The invention discloses a cartilage-bone repair support with bionic gradient and a preparation method thereof. For the cartilage-bone repair support, a cartilage layer of an interwoven porous structure is prepared from sodium hyaluronate and chitosan, a subchondral bone layer of a porous structure is prepared from graphene oxide, chitosan and nano-hydroxyapatite, and structure, composition and function bionics of natural articular cartilage is realized by combining a coprecipitation method and a gradient refrigeration technology by referring to an in-situ bionic thorough. The obtained supporthas an upper layer of structure and a lower layer of structure, nano-hydroxyapatite presents change of bionic gradient distribution which is gradually increased from the cartilage layer to the subchondral bone layer; meanwhile, the cartilage layer in the upper layer is of a mutually penetrating interwoven hierarchical pore structure, the subchondral bone layer is of an array microtube structure which is axially arranged and is vertically through, the support material is excellent in mechanical performance, strong in interface bonding property and good in biological performance, and is expectedto become a novel composite material for treating cartilage-bone defect.

The invention belongs to the technical field of surgical patches, and provides an artificial rotator cuff patch capable of inducing tendon-bone gradient structure formation and a preparation method thereof. The method comprises the following steps: selecting PET yarns as an inner layer and a gelatin solution in which CTGF, KGN and induction factors of nano-hydroxyapatite are respectively dispersedas an outer layer; spraying the gelatin solution onto the PET yarns by using an electrostatic spinning technology so as to obtian CTGF yarns, KGN yarns and nano hydroxyapatite yarns, wherein the three kinds of yarns are all nanofiber yarns with a double-layer structure; and then performing weaving according to the direction of CTGF-KGN-nano hydroxyapatite to obtain a nanofiber yarn stent with a knitted double-layer structure, namely the artificial rotator cuff patch capable of inducing the formation of a tendon-bone gradient structure. The preparation method of the artificial rotator cuff patch capable of inducing formation of the tendon-bone gradient structure is simple, and the obtained three-section artificial rotator cuff patch can promote formation of the tendon-fibrous cartilage-bone gradient structure, and has good mechanical properties, biocompatibility and clinical application prospects.

The invention discloses an injectable poly(4-hydroxybutyrate) (P4HB) porous microsphere preparation without stem cell or growth factor loading. The injectable poly(4-hydroxybutyrate) (P4HB) porous microsphere preparation is a porous microsphere constructed by poly(4-hydroxybutyrate) and a copolymer thereof through a pore-foaming agent.
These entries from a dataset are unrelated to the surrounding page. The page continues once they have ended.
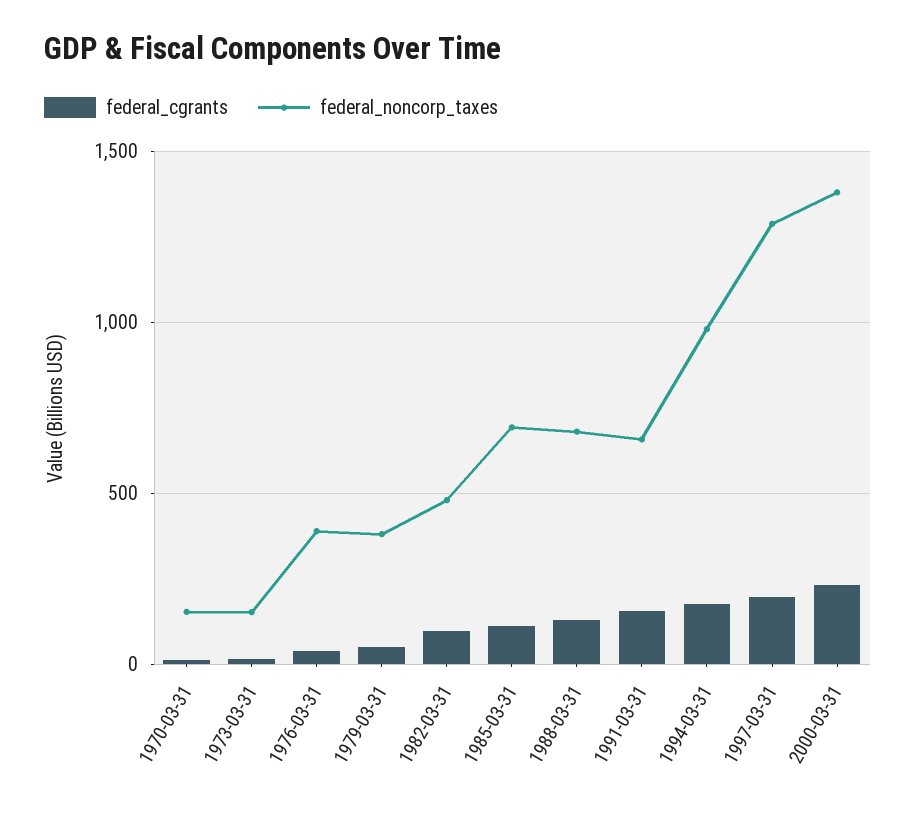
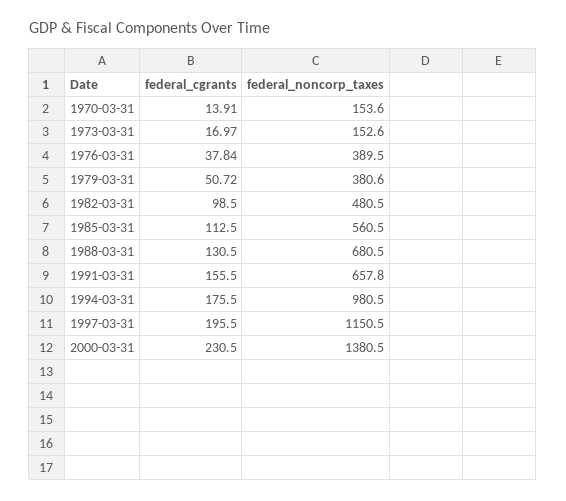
  {
    "federal_cgrants": {
      "1970-03-31": 13.91,
      "1973-03-31": 16.97,
      "1976-03-31": 37.84,
      "1979-03-31": 50.72,
      "1982-03-31": 98.5,
      "1985-03-31": 112.5,
      "1988-03-31": 130.5,
      "1991-03-31": 155.5,
      "1994-03-31": 175.5,
      "1997-03-31": 195.5,
      "2000-03-31": 230.5
    },
    "federal_noncorp_taxes": {
      "1970-03-31": 153.6,
      "1973-03-31": 152.6,
      "1976-03-31": 389.5,
      "1979-03-31": 380.6,
      "1982-03-31": 480.5,
-     "1985-03-31": 700,
+     "1985-03-31": 560.5,
      "1988-03-31": 680.5,
      "1991-03-31": 657.8,
      "1994-03-31": 980.5,
-     "1997-03-31": 1300,
+     "1997-03-31": 1150.5,
      "2000-03-31": 1380.5
    }
  }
The invention further provides a preparation method of the microsphere and application of the microsphere in bone defect repairing. The prepared porous microsphere has the mechanical property similar to that of an extracellular matrix, can be used for enhancing progenitor cell aggregation through the porous structure of the microsphere on the premise of without stem cell or growth factor loading, so that the internal repairing capacity of bones can be supported, and intracartilage ossification bone repairing can be completed through a single material.